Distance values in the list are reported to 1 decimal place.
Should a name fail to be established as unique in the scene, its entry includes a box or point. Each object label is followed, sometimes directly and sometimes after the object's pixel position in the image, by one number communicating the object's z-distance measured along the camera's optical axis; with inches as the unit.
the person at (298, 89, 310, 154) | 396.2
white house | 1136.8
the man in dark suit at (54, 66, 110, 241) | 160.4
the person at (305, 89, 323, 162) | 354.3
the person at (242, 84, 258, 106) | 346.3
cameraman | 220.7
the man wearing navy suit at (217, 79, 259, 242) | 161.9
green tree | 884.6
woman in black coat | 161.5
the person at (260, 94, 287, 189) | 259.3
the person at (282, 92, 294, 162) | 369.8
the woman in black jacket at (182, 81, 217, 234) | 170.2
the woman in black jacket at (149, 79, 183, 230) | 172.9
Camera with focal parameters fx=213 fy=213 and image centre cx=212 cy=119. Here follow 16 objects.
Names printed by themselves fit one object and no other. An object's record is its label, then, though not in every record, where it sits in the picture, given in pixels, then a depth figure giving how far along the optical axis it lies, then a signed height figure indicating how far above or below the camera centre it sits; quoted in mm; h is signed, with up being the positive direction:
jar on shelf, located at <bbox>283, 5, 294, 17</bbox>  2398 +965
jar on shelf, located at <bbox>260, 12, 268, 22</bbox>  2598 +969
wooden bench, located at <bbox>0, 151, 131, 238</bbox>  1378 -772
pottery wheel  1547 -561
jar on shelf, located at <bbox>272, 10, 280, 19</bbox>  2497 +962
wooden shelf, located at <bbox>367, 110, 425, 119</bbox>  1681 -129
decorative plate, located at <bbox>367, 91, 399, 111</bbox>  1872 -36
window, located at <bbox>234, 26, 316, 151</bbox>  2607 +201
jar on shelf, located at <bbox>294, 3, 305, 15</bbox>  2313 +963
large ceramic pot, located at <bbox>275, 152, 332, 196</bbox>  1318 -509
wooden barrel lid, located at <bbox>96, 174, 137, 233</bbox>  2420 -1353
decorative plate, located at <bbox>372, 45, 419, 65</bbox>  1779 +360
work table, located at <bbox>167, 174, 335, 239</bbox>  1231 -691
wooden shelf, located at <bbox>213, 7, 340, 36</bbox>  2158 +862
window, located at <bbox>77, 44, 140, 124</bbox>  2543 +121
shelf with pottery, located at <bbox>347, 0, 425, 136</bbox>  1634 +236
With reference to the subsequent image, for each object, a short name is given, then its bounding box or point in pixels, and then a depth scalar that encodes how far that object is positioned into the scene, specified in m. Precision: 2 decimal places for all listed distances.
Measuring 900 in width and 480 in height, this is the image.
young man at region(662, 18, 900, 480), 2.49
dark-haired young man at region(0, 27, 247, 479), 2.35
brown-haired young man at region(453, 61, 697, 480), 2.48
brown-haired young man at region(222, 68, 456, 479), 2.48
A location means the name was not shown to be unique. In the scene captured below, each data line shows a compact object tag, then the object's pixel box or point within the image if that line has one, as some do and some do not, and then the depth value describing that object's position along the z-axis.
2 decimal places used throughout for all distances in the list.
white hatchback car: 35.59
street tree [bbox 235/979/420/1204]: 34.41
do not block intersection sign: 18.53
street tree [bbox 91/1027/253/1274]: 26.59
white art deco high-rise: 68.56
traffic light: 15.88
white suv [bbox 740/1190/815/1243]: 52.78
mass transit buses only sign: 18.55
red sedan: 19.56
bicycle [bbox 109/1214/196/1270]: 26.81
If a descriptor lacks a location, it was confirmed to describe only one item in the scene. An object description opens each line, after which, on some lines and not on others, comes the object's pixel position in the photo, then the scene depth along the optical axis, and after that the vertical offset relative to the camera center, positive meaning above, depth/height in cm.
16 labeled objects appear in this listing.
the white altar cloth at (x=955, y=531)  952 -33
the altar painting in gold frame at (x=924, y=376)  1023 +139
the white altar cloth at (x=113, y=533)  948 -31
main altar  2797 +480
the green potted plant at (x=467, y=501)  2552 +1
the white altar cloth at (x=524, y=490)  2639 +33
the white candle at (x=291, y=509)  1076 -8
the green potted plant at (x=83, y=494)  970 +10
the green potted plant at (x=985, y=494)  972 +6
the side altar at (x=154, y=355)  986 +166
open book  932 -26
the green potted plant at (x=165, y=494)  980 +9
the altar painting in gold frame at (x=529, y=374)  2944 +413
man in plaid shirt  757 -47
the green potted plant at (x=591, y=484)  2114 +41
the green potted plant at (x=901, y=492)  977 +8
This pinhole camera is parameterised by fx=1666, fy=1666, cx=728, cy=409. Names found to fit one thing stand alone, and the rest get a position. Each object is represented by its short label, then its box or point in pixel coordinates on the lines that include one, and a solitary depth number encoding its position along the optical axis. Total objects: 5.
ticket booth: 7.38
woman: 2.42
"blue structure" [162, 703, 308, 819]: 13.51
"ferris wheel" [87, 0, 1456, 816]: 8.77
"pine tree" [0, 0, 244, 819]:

——————

WHAT IS EXPECTED: Could you restate, word for word, every line from the one containing "the white altar cloth at (x=955, y=531)" through the last line of the records above, and nothing more?

THE ANSWER:
the white altar cloth at (x=955, y=531)  952 -33
the altar painting in gold frame at (x=924, y=376)  1023 +139
the white altar cloth at (x=113, y=533)  948 -31
main altar  2797 +480
the green potted plant at (x=467, y=501)  2552 +1
the white altar cloth at (x=524, y=490)  2639 +33
the white candle at (x=291, y=509)  1076 -8
the green potted plant at (x=83, y=494)  970 +10
the green potted plant at (x=985, y=494)  972 +6
the side altar at (x=154, y=355)  986 +166
open book  932 -26
the green potted plant at (x=165, y=494)  980 +9
the altar painting in gold frame at (x=529, y=374)  2944 +413
man in plaid shirt  757 -47
the green potted plant at (x=591, y=484)  2114 +41
the green potted plant at (x=901, y=492)  977 +8
This pinhole camera is parameterised by fx=1666, fy=1666, cx=728, cy=409. Names found to fit one thing stand alone, and the rest get a position. Each object is represented by its short label, then its box or point in pixel coordinates on the lines that include one, and a solitary depth number encoding its position along the optical axis. Total objects: 5.
ticket booth: 7.38
woman: 2.42
"blue structure" [162, 703, 308, 819]: 13.51
"ferris wheel" [87, 0, 1456, 816]: 8.77
"pine tree" [0, 0, 244, 819]:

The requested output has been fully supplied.